▶ **TASK PROMPT**
Copy the stretch of data from the line containing "Alle Leistungen" through the line containing "活用した新倉庫を建設、2月28日に稼[…]", swapping "Igrač" for "Igralec" and leaving everything else unchanged.

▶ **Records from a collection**
* * * * *

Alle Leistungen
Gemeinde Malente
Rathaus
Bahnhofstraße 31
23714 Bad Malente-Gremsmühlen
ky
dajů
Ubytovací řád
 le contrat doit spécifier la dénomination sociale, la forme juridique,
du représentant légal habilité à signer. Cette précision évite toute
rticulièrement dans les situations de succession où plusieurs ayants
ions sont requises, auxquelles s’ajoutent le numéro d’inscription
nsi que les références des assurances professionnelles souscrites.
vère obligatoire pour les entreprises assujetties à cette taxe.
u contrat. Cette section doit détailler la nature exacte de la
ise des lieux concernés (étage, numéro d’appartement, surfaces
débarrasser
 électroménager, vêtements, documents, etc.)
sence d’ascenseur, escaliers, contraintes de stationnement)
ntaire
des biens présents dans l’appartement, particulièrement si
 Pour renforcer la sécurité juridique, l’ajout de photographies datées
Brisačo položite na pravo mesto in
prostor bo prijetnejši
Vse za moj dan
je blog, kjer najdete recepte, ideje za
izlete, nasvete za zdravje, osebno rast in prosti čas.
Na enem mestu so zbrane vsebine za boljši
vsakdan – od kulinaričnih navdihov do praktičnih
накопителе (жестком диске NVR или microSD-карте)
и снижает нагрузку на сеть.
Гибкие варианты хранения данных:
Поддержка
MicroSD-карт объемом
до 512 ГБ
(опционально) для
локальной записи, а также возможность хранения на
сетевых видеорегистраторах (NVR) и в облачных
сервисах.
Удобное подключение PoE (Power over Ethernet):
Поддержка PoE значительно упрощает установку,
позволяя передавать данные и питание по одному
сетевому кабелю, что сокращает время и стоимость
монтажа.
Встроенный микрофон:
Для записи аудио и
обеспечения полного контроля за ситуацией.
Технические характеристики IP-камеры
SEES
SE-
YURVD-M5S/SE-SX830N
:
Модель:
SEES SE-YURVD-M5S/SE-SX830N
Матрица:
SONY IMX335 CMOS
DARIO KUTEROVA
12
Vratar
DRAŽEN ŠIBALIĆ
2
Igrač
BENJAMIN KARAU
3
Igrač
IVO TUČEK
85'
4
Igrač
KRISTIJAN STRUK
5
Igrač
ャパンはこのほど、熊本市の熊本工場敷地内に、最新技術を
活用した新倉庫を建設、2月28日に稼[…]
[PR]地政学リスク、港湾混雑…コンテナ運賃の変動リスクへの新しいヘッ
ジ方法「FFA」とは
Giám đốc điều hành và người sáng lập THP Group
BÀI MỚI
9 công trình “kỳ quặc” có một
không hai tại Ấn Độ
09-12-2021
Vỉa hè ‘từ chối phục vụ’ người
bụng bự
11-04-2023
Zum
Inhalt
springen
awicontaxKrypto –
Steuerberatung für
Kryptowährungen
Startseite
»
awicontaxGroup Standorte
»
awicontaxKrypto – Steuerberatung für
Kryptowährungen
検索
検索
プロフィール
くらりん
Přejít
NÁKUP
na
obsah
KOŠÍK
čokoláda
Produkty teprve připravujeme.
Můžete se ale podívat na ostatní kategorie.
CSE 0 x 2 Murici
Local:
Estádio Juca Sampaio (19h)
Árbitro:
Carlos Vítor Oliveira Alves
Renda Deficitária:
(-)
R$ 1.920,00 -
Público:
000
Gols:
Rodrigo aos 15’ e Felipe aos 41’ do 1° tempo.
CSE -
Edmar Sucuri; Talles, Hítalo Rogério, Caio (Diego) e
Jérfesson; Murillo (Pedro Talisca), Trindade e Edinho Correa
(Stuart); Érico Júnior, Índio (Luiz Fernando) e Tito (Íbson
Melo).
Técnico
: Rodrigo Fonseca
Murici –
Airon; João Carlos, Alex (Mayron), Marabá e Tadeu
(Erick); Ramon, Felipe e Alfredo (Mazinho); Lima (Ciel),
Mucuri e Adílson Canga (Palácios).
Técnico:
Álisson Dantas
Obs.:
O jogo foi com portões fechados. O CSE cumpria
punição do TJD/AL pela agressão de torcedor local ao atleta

* * * * *

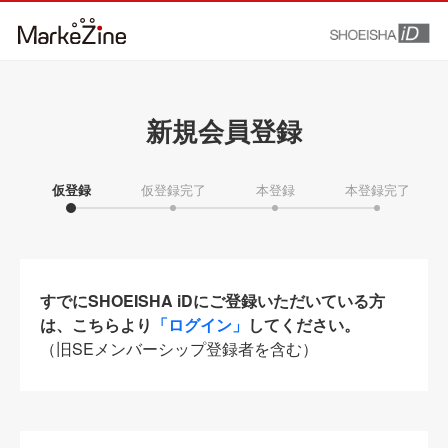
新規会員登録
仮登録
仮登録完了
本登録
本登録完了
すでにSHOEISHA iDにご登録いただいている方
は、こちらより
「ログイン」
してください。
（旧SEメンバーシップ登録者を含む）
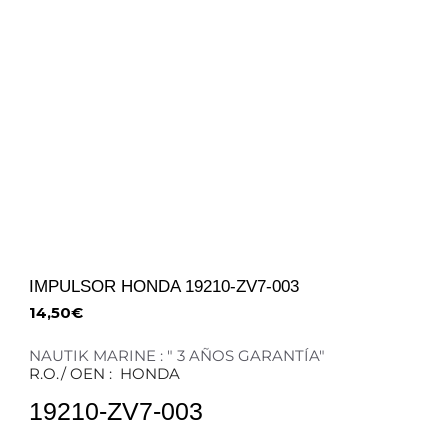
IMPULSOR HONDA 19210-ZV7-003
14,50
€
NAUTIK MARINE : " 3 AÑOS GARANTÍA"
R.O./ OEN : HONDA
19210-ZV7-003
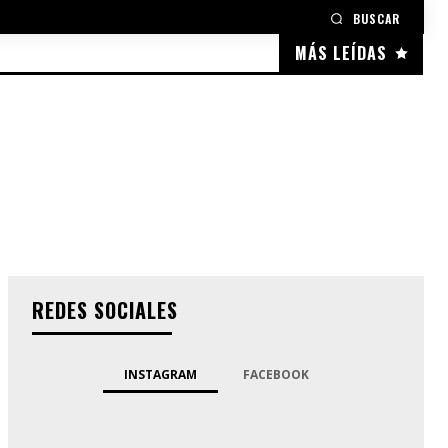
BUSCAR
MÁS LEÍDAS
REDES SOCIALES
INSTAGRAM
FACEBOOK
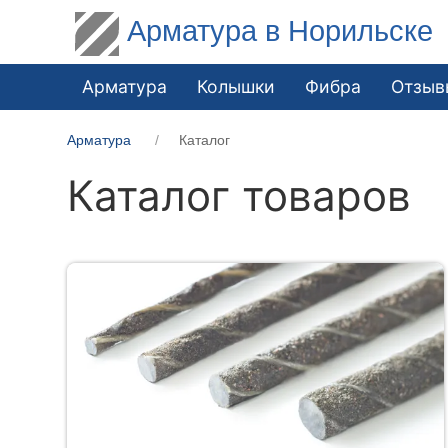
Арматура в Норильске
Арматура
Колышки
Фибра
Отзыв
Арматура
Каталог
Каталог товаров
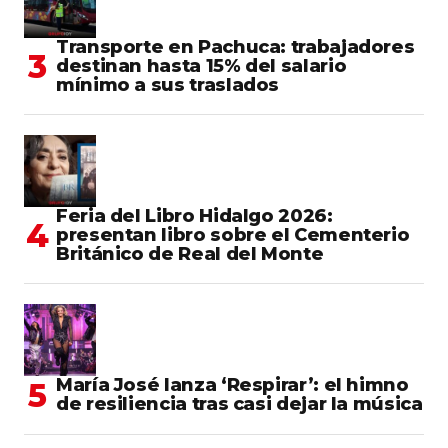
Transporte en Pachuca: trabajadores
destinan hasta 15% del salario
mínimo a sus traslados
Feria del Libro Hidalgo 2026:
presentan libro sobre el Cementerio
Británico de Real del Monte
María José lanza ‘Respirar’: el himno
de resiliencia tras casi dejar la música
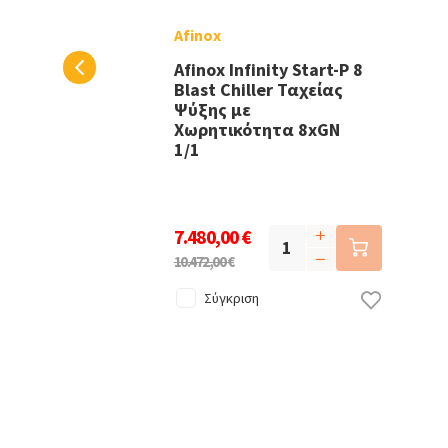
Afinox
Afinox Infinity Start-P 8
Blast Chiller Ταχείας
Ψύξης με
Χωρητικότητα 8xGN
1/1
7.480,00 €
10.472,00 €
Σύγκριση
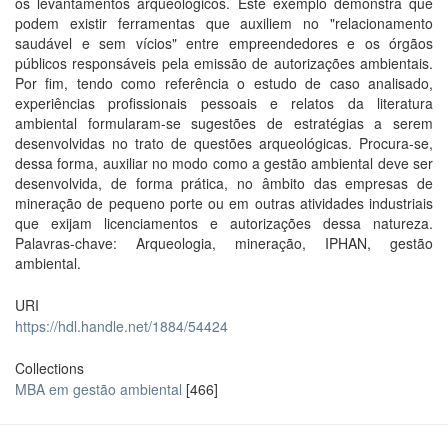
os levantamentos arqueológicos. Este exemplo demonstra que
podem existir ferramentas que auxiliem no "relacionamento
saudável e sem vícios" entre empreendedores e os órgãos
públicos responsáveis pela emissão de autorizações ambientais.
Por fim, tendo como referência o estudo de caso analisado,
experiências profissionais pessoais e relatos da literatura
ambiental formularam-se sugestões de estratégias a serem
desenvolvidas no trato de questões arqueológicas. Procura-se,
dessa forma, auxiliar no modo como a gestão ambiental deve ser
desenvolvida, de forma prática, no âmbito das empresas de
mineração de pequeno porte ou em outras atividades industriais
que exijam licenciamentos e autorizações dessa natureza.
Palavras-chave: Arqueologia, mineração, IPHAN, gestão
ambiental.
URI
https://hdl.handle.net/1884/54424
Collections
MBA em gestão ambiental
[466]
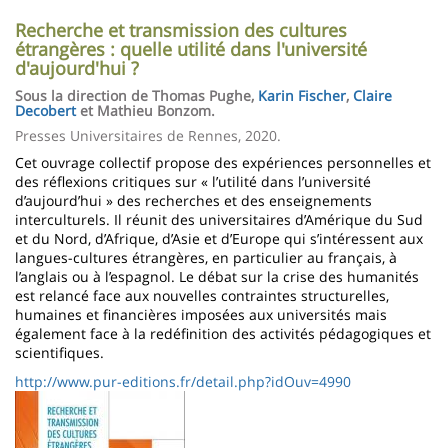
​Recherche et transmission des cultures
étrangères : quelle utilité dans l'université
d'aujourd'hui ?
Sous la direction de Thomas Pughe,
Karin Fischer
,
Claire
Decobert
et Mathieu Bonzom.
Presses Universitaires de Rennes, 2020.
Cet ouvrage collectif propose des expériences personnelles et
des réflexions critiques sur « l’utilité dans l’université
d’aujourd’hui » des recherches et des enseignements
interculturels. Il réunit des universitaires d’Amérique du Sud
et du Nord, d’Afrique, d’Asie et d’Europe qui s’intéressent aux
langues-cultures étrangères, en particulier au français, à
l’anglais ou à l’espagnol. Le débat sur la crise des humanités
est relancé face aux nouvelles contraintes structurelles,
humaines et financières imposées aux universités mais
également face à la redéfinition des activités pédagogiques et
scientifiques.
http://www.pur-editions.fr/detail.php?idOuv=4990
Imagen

* * * * *

▶ **SOLUTION**
Alle Leistungen
Gemeinde Malente
Rathaus
Bahnhofstraße 31
23714 Bad Malente-Gremsmühlen
ky
dajů
Ubytovací řád
 le contrat doit spécifier la dénomination sociale, la forme juridique,
du représentant légal habilité à signer. Cette précision évite toute
rticulièrement dans les situations de succession où plusieurs ayants
ions sont requises, auxquelles s’ajoutent le numéro d’inscription
nsi que les références des assurances professionnelles souscrites.
vère obligatoire pour les entreprises assujetties à cette taxe.
u contrat. Cette section doit détailler la nature exacte de la
ise des lieux concernés (étage, numéro d’appartement, surfaces
débarrasser
 électroménager, vêtements, documents, etc.)
sence d’ascenseur, escaliers, contraintes de stationnement)
ntaire
des biens présents dans l’appartement, particulièrement si
 Pour renforcer la sécurité juridique, l’ajout de photographies datées
Brisačo položite na pravo mesto in
prostor bo prijetnejši
Vse za moj dan
je blog, kjer najdete recepte, ideje za
izlete, nasvete za zdravje, osebno rast in prosti čas.
Na enem mestu so zbrane vsebine za boljši
vsakdan – od kulinaričnih navdihov do praktičnih
накопителе (жестком диске NVR или microSD-карте)
и снижает нагрузку на сеть.
Гибкие варианты хранения данных:
Поддержка
MicroSD-карт объемом
до 512 ГБ
(опционально) для
локальной записи, а также возможность хранения на
сетевых видеорегистраторах (NVR) и в облачных
сервисах.
Удобное подключение PoE (Power over Ethernet):
Поддержка PoE значительно упрощает установку,
позволяя передавать данные и питание по одному
сетевому кабелю, что сокращает время и стоимость
монтажа.
Встроенный микрофон:
Для записи аудио и
обеспечения полного контроля за ситуацией.
Технические характеристики IP-камеры
SEES
SE-
YURVD-M5S/SE-SX830N
:
Модель:
SEES SE-YURVD-M5S/SE-SX830N
Матрица:
SONY IMX335 CMOS
DARIO KUTEROVA
12
Vratar
DRAŽEN ŠIBALIĆ
2
Igralec
BENJAMIN KARAU
3
Igralec
IVO TUČEK
85'
4
Igralec
KRISTIJAN STRUK
5
Igralec
ャパンはこのほど、熊本市の熊本工場敷地内に、最新技術を
活用した新倉庫を建設、2月28日に稼[…]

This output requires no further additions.